Isolation and identification of specialized metabolites from Strychnos species using molecular networking

For over two centuries [1], plants of the Strychnos genus, including approximately 200 species and belonging to the Loganiaceae family [2], were studied in depth for their varied therapeutic properties (e.g. treatments for fever, snakebites and stomach aches [3]), as well as for their tetanizing and curarizing properties [4]. However, this genus, so rich in promising bioactive metabolites, has not yet revealed its full phytochemical content. To this end, as part of my research project, the molecular networking workflow [5], described in the Figure 1, was applied to explore the phytochemical contents of 44 crude extracts from 28 Strychnos species, to unveil known metabolites not yet described in some species as well as to detect and identify unknown molecules active against malaria in various species, including S. longicaudata trunk barks, and S. usambarensis leaves. Strychnine, a well-known metabolite of the genus, was identified by molecular networking in 7 species not yet described as strychnine producers in the literature. These identifications were confirmed using a variety of techniques, including TLC, HPLC, NMR, MS, and MS/MS [6].

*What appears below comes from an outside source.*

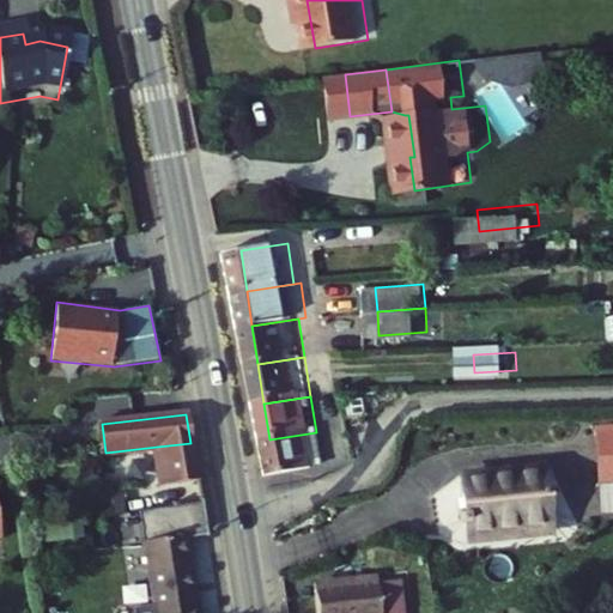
[(326,431),(316,432),(269,439),(275,475),(332,467),(326,431)]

The dichloromethane extract of S. longicaudata trunk barks, despite showing a promising antiplasmodial activity (4.94 ± 2.51 µg/mL for the chloroquine-sensitive 3D7 strain of Plasmodium falciparum), was few studied to date. The purifications led us to identify alstonine as the extract's major metabolite. The antiplasmodial activity observed for alstonine was moderate (19.0 ± 5.28 µM for chloroquine-sensitive 3D7 strain of Plasmodium falciparum) and, therefore, it does not explain the initial activity. Further purifications are therefore in progress to identify the other unknown metabolites. Finally, the exploration of the alkaloidic extract content from antiplasmodial leaves of S. usambarensis [7] revealed the presence of minor alkaloids with m/z masses superior to 900 (for example, 943.8 m/z, and 944.4 m/z). To our knowledge, such a mass was never described previously in the literature for an alkaloid isolated from S. usambarensis. Therefore, purifications were performed using open column, and preparative and analytical HPLC techniques. NMR and MS/MS analyses provided us interesting structural information on the metabolite with a mass of 944.4 m/z. Future purifications and analyses will enable us to confirm the structure.